Records from a collection:
_ _ _ _

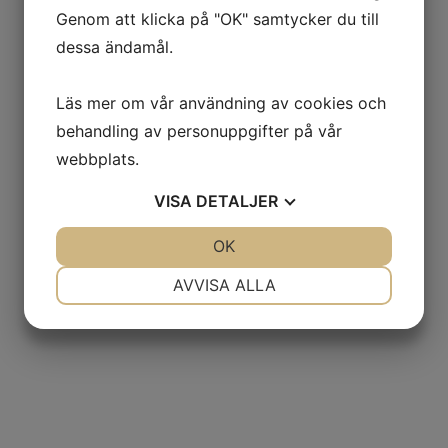
Genom att klicka på "OK" samtycker du till
dessa ändamål.
Läs mer om vår användning av cookies och
behandling av personuppgifter på vår
webbplats.
VISA
DETALJER
JA
NEJ
OK
JA
NEJ
NÖDVÄNDIG
INSTÄLLNINGAR
AVVISA ALLA
JA
NEJ
JA
NEJ
MARKNADSFÖRING
STATISTIK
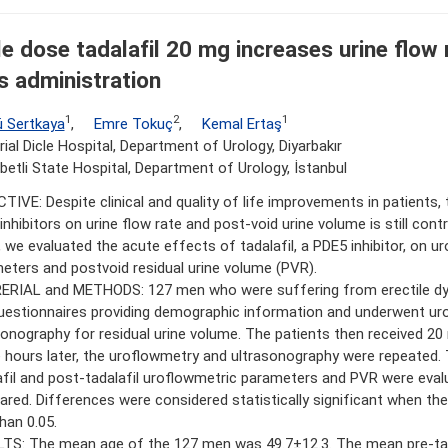
le dose tadalafil 20 mg increases urine flow 
s administration
1
2
1
ü Sertkaya
,
Emre Tokuç
,
Kemal Ertaş
al Dicle Hospital, Department of Urology, Diyarbakır
betli State Hospital, Department of Urology, İstanbul
TIVE: Despite clinical and quality of life improvements in patients,
nhibitors on urine flow rate and post-void urine volume is still contro
, we evaluated the acute effects of tadalafil, a PDE5 inhibitor, on u
eters and postvoid residual urine volume (PVR).
RIAL and METHODS: 127 men who were suffering from erectile dys
uestionnaires providing demographic information and underwent ur
sonography for residual urine volume. The patients then received 20 
 hours later, the uroflowmetry and ultrasonography were repeated. 
afil and post-tadalafil uroflowmetric parameters and PVR were eval
red. Differences were considered statistically significant when the
han 0.05.
TS: The mean age of the 127 men was 49.7±12.3. The mean pre-tad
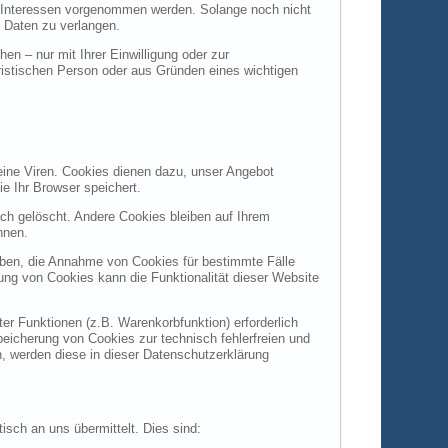
 Interessen vorgenommen werden. Solange noch nicht
 Daten zu verlangen.
n – nur mit Ihrer Einwilligung oder zur
istischen Person oder aus Gründen eines wichtigen
eine Viren. Cookies dienen dazu, unser Angebot
ie Ihr Browser speichert.
h gelöscht. Andere Cookies bleiben auf Ihrem
nnen.
auben, die Annahme von Cookies für bestimmte Fälle
ung von Cookies kann die Funktionalität dieser Website
r Funktionen (z.B. Warenkorbfunktion) erforderlich
peicherung von Cookies zur technisch fehlerfreien und
n, werden diese in dieser Datenschutzerklärung
isch an uns übermittelt. Dies sind:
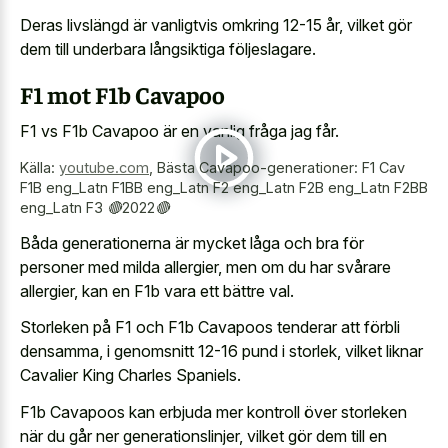
Deras livslängd är vanligtvis omkring 12-15 år, vilket gör
dem till underbara långsiktiga följeslagare.
F1 mot F1b Cavapoo
F1 vs F1b Cavapoo är en vanlig fråga jag får.
Källa:
youtube.com
,
Bästa Cavapoo-generationer: F1 Cav
F1B eng_Latn F1BB eng_Latn F2 eng_Latn F2B eng_Latn F2BB
eng_Latn F3 🔴2022🔴
Båda generationerna är mycket låga och bra för
personer med milda allergier, men om du har svårare
allergier, kan en F1b vara ett bättre val.
Storleken på F1 och F1b Cavapoos tenderar att förbli
densamma, i genomsnitt 12-16 pund i storlek, vilket liknar
Cavalier King Charles Spaniels.
F1b Cavapoos kan erbjuda mer kontroll över storleken
när du går ner generationslinjer, vilket gör dem till en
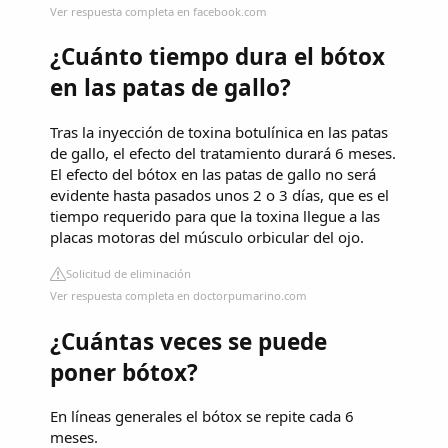
Ver respuesta completa en facebook.com
¿Cuánto tiempo dura el bótox
en las patas de gallo?
Tras la inyección de toxina botulínica en las patas
de gallo, el efecto del tratamiento durará 6 meses.
El efecto del bótox en las patas de gallo no será
evidente hasta pasados unos 2 o 3 días, que es el
tiempo requerido para que la toxina llegue a las
placas motoras del músculo orbicular del ojo.
Solicitud de eliminación
Ver respuesta completa en doctorpumarino.com
¿Cuántas veces se puede
poner bótox?
En líneas generales el bótox se repite cada 6
meses.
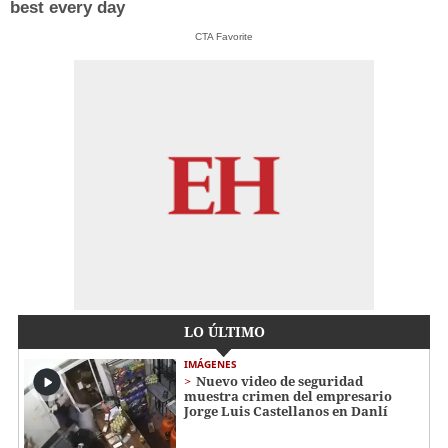
best every day
CTA Favorite
LO ÚLTIMO
IMÁGENES
Nuevo video de seguridad
muestra crimen del empresario
Jorge Luis Castellanos en Danlí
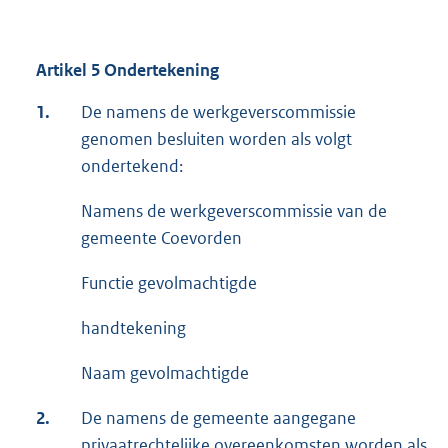
Artikel 5 Ondertekening
1.
De namens de werkgeverscommissie
genomen besluiten worden als volgt
ondertekend:
Namens de werkgeverscommissie van de
gemeente Coevorden
Functie gevolmachtigde
handtekening
Naam gevolmachtigde
2.
De namens de gemeente aangegane
privaatrechtelijke overeenkomsten worden als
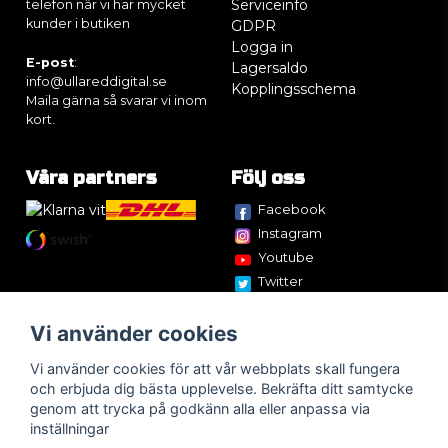
Serviceinfo
telefon när vi har mycket
kunder i butiken
GDPR
Logga in
E-post
:
Lagersaldo
info@ullareddigital.se
Kopplingsschema
Maila gärna så svarar vi inom
kort.
Våra partners
Följ oss
Facebook
Instagram
Youtube
Twitter
Vi använder cookies
Vi använder cookies för att vår webbplats skall fungera
och erbjuda dig bästa upplevelse. Bekräfta ditt samtycke
genom att trycka på godkänn alla eller anpassa via
inställningar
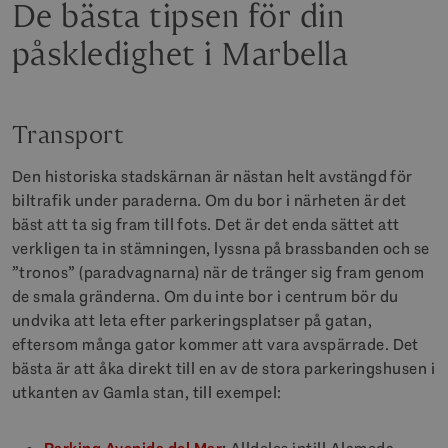
De bästa tipsen för din
påskledighet i Marbella
Transport
Den historiska stadskärnan är nästan helt avstängd för
biltrafik under paraderna. Om du bor i närheten är det
bäst att ta sig fram till fots. Det är det enda sättet att
verkligen ta in stämningen, lyssna på brassbanden och se
”tronos” (paradvagnarna) när de tränger sig fram genom
de smala gränderna. Om du inte bor i centrum bör du
undvika att leta efter parkeringsplatser på gatan,
eftersom många gator kommer att vara avspärrade. Det
bästa är att åka direkt till en av de stora parkeringshusen i
utkanten av Gamla stan, till exempel:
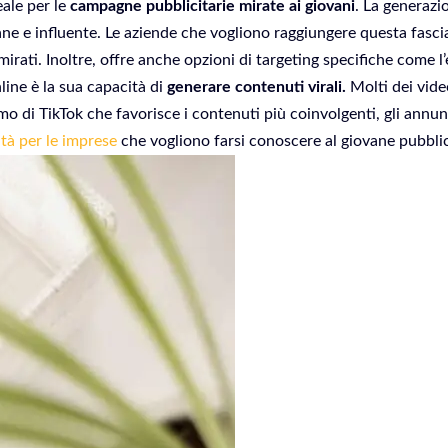
eale per le
campagne pubblicitarie mirate ai giovani
. La generazi
ne e influente. Le aziende che vogliono raggiungere questa fasci
rati. Inoltre, offre anche opzioni di targeting specifiche come l’et
line è la sua capacità di
generare contenuti virali.
Molti dei video
tmo di TikTok che favorisce i contenuti più coinvolgenti, gli an
tà per le imprese
che vogliono farsi conoscere al giovane pubbli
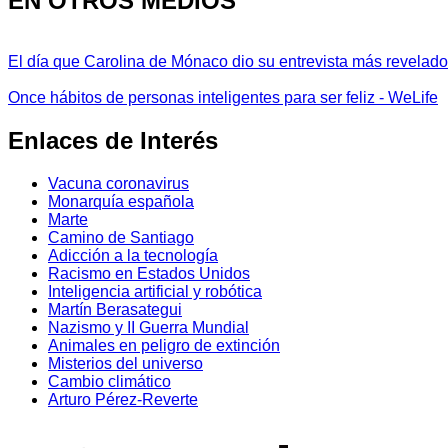
EN OTROS MEDIOS
El día que Carolina de Mónaco dio su entrevista más revelador
Once hábitos de personas inteligentes para ser feliz - WeLife
Enlaces de Interés
Vacuna coronavirus
Monarquía española
Marte
Camino de Santiago
Adicción a la tecnología
Racismo en Estados Unidos
Inteligencia artificial y robótica
Martín Berasategui
Nazismo y II Guerra Mundial
Animales en peligro de extinción
Misterios del universo
Cambio climático
Arturo Pérez-Reverte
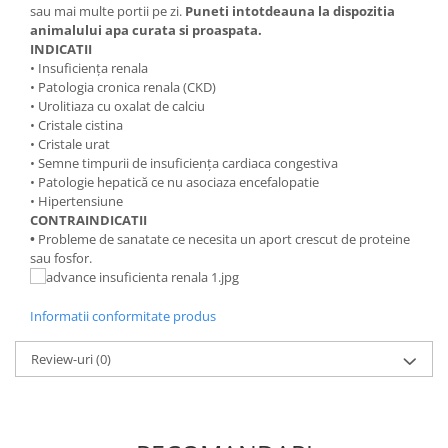
sau mai multe portii pe zi.
Puneti intotdeauna la dispozitia
animalului apa curata si proaspata.
INDICATII
• Insuficienţa renala
• Patologia cronica renala (CKD)
• Urolitiaza cu oxalat de calciu
• Cristale cistina
• Cristale urat
• Semne timpurii de insuficienţa cardiaca congestiva
• Patologie hepatică ce nu asociaza encefalopatie
• Hipertensiune
CONTRAINDICATII
•
Probleme de sanatate ce necesita un aport crescut de proteine
sau fosfor.
Informatii conformitate produs
Review-uri
(0)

_ _ _ _

▶ **What the exercise asks**
Text only, no pictures: please print exactly the lines above from the line with "veces se puede" up to and including the line with "undvika att leta", and nothing else.

▶ **Solution to this problem**
¿Cuántas veces se puede
poner bótox?
En líneas generales el bótox se repite cada 6
meses.
best every day
CTA Favorite
LO ÚLTIMO
IMÁGENES
Nuevo video de seguridad
muestra crimen del empresario
Jorge Luis Castellanos en Danlí
Artikel 5 Ondertekening
1.
De namens de werkgeverscommissie
genomen besluiten worden als volgt
ondertekend:
Namens de werkgeverscommissie van de
gemeente Coevorden
Functie gevolmachtigde
handtekening
Naam gevolmachtigde
2.
De namens de gemeente aangegane
privaatrechtelijke overeenkomsten worden als
Serviceinfo
telefon när vi har mycket
kunder i butiken
GDPR
Logga in
E-post
:
Lagersaldo
info@ullareddigital.se
Kopplingsschema
Maila gärna så svarar vi inom
kort.
Våra partners
Följ oss
Facebook
Instagram
Youtube
Twitter
Vi använder cookies
Vi använder cookies för att vår webbplats skall fungera
och erbjuda dig bästa upplevelse. Bekräfta ditt samtycke
genom att trycka på godkänn alla eller anpassa via
inställningar
De bästa tipsen för din
påskledighet i Marbella
Transport
Den historiska stadskärnan är nästan helt avstängd för
biltrafik under paraderna. Om du bor i närheten är det
bäst att ta sig fram till fots. Det är det enda sättet att
verkligen ta in stämningen, lyssna på brassbanden och se
”tronos” (paradvagnarna) när de tränger sig fram genom
de smala gränderna. Om du inte bor i centrum bör du
undvika att leta efter parkeringsplatser på gatan,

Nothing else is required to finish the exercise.